● **DIRECTIVE**
The entries that follow need to be returned without any alteration.

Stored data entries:
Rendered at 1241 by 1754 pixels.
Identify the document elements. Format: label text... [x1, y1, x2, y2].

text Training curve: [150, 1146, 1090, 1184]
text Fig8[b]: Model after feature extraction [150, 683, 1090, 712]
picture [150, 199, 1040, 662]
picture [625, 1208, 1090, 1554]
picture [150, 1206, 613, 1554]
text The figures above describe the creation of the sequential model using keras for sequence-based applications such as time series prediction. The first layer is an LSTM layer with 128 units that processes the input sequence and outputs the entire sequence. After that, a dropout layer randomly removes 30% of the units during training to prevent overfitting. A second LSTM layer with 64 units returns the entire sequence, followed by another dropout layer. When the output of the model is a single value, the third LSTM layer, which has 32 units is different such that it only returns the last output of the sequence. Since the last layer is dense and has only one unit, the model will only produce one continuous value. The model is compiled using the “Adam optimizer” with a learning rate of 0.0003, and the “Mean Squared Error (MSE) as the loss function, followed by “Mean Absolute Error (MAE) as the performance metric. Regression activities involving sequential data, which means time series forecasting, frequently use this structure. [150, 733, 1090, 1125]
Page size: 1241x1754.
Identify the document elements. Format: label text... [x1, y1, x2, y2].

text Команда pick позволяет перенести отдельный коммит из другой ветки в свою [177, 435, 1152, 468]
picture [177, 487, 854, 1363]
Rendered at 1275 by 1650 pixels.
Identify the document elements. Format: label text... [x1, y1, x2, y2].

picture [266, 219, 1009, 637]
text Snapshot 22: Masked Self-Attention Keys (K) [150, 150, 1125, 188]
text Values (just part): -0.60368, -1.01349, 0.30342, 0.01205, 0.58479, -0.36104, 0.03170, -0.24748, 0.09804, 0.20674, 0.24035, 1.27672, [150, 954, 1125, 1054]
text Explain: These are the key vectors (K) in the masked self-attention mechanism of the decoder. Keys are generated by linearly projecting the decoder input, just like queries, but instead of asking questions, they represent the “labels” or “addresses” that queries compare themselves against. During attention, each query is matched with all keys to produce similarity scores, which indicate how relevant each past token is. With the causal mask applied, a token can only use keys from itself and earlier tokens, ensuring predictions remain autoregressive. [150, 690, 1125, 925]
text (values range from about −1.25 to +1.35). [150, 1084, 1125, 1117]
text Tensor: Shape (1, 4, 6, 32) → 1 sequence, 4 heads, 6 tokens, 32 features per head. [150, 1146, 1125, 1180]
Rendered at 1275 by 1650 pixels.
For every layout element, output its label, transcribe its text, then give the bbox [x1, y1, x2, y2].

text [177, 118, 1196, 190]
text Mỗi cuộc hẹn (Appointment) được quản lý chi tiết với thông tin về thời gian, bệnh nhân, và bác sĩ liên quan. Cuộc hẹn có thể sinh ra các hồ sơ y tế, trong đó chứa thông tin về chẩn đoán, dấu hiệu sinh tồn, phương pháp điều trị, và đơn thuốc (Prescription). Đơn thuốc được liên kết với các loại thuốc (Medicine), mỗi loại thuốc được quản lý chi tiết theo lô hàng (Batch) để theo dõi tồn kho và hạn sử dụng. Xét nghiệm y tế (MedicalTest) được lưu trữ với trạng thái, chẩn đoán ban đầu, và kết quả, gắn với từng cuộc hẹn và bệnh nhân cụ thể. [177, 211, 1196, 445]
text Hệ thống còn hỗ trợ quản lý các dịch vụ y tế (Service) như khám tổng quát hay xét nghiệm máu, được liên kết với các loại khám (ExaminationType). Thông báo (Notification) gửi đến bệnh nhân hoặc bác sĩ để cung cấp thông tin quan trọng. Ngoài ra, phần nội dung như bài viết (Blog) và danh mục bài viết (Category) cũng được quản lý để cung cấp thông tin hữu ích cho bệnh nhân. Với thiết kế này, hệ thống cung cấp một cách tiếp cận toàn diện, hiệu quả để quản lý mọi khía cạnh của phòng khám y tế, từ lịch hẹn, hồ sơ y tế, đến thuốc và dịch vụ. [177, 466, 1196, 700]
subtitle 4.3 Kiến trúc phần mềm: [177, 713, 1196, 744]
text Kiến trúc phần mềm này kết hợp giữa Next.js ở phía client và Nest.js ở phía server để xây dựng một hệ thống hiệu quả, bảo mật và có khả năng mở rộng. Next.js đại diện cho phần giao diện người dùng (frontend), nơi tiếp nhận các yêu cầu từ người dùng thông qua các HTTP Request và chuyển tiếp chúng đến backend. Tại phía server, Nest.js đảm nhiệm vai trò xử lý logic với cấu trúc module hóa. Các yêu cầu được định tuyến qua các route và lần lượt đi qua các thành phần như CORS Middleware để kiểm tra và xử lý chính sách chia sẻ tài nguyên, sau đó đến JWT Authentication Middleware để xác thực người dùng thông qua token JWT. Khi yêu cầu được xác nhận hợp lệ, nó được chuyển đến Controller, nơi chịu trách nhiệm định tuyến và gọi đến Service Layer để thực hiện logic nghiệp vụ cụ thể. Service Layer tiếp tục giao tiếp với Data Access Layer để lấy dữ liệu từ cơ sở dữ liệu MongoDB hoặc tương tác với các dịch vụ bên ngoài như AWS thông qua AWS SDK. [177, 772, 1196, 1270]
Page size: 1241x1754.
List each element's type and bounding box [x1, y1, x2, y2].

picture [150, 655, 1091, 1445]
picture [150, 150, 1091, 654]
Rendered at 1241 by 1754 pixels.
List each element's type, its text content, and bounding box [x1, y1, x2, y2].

● **ANSWER SECTION**
Rendered at 1241 by 1754 pixels.
Identify the document elements. Format: label text... [x1, y1, x2, y2].

text Training curve: [150, 1146, 1090, 1184]
text Fig8[b]: Model after feature extraction [150, 683, 1090, 712]
picture [150, 199, 1040, 662]
picture [625, 1208, 1090, 1554]
picture [150, 1206, 613, 1554]
text The figures above describe the creation of the sequential model using keras for sequence-based applications such as time series prediction. The first layer is an LSTM layer with 128 units that processes the input sequence and outputs the entire sequence. After that, a dropout layer randomly removes 30% of the units during training to prevent overfitting. A second LSTM layer with 64 units returns the entire sequence, followed by another dropout layer. When the output of the model is a single value, the third LSTM layer, which has 32 units is different such that it only returns the last output of the sequence. Since the last layer is dense and has only one unit, the model will only produce one continuous value. The model is compiled using the “Adam optimizer” with a learning rate of 0.0003, and the “Mean Squared Error (MSE) as the loss function, followed by “Mean Absolute Error (MAE) as the performance metric. Regression activities involving sequential data, which means time series forecasting, frequently use this structure. [150, 733, 1090, 1125]
Page size: 1241x1754.
Identify the document elements. Format: label text... [x1, y1, x2, y2].

text Команда pick позволяет перенести отдельный коммит из другой ветки в свою [177, 435, 1152, 468]
picture [177, 487, 854, 1363]
Rendered at 1275 by 1650 pixels.
Identify the document elements. Format: label text... [x1, y1, x2, y2].

picture [266, 219, 1009, 637]
text Snapshot 22: Masked Self-Attention Keys (K) [150, 150, 1125, 188]
text Values (just part): -0.60368, -1.01349, 0.30342, 0.01205, 0.58479, -0.36104, 0.03170, -0.24748, 0.09804, 0.20674, 0.24035, 1.27672, [150, 954, 1125, 1054]
text Explain: These are the key vectors (K) in the masked self-attention mechanism of the decoder. Keys are generated by linearly projecting the decoder input, just like queries, but instead of asking questions, they represent the “labels” or “addresses” that queries compare themselves against. During attention, each query is matched with all keys to produce similarity scores, which indicate how relevant each past token is. With the causal mask applied, a token can only use keys from itself and earlier tokens, ensuring predictions remain autoregressive. [150, 690, 1125, 925]
text (values range from about −1.25 to +1.35). [150, 1084, 1125, 1117]
text Tensor: Shape (1, 4, 6, 32) → 1 sequence, 4 heads, 6 tokens, 32 features per head. [150, 1146, 1125, 1180]
Rendered at 1275 by 1650 pixels.
For every layout element, output its label, transcribe its text, then give the bbox [x1, y1, x2, y2].

text [177, 118, 1196, 190]
text Mỗi cuộc hẹn (Appointment) được quản lý chi tiết với thông tin về thời gian, bệnh nhân, và bác sĩ liên quan. Cuộc hẹn có thể sinh ra các hồ sơ y tế, trong đó chứa thông tin về chẩn đoán, dấu hiệu sinh tồn, phương pháp điều trị, và đơn thuốc (Prescription). Đơn thuốc được liên kết với các loại thuốc (Medicine), mỗi loại thuốc được quản lý chi tiết theo lô hàng (Batch) để theo dõi tồn kho và hạn sử dụng. Xét nghiệm y tế (MedicalTest) được lưu trữ với trạng thái, chẩn đoán ban đầu, và kết quả, gắn với từng cuộc hẹn và bệnh nhân cụ thể. [177, 211, 1196, 445]
text Hệ thống còn hỗ trợ quản lý các dịch vụ y tế (Service) như khám tổng quát hay xét nghiệm máu, được liên kết với các loại khám (ExaminationType). Thông báo (Notification) gửi đến bệnh nhân hoặc bác sĩ để cung cấp thông tin quan trọng. Ngoài ra, phần nội dung như bài viết (Blog) và danh mục bài viết (Category) cũng được quản lý để cung cấp thông tin hữu ích cho bệnh nhân. Với thiết kế này, hệ thống cung cấp một cách tiếp cận toàn diện, hiệu quả để quản lý mọi khía cạnh của phòng khám y tế, từ lịch hẹn, hồ sơ y tế, đến thuốc và dịch vụ. [177, 466, 1196, 700]
subtitle 4.3 Kiến trúc phần mềm: [177, 713, 1196, 744]
text Kiến trúc phần mềm này kết hợp giữa Next.js ở phía client và Nest.js ở phía server để xây dựng một hệ thống hiệu quả, bảo mật và có khả năng mở rộng. Next.js đại diện cho phần giao diện người dùng (frontend), nơi tiếp nhận các yêu cầu từ người dùng thông qua các HTTP Request và chuyển tiếp chúng đến backend. Tại phía server, Nest.js đảm nhiệm vai trò xử lý logic với cấu trúc module hóa. Các yêu cầu được định tuyến qua các route và lần lượt đi qua các thành phần như CORS Middleware để kiểm tra và xử lý chính sách chia sẻ tài nguyên, sau đó đến JWT Authentication Middleware để xác thực người dùng thông qua token JWT. Khi yêu cầu được xác nhận hợp lệ, nó được chuyển đến Controller, nơi chịu trách nhiệm định tuyến và gọi đến Service Layer để thực hiện logic nghiệp vụ cụ thể. Service Layer tiếp tục giao tiếp với Data Access Layer để lấy dữ liệu từ cơ sở dữ liệu MongoDB hoặc tương tác với các dịch vụ bên ngoài như AWS thông qua AWS SDK. [177, 772, 1196, 1270]
Page size: 1241x1754.
List each element's type and bounding box [x1, y1, x2, y2].

picture [150, 655, 1091, 1445]
picture [150, 150, 1091, 654]
Rendered at 1241 by 1754 pixels.
List each element's type, its text content, and bounding box [x1, y1, x2, y2].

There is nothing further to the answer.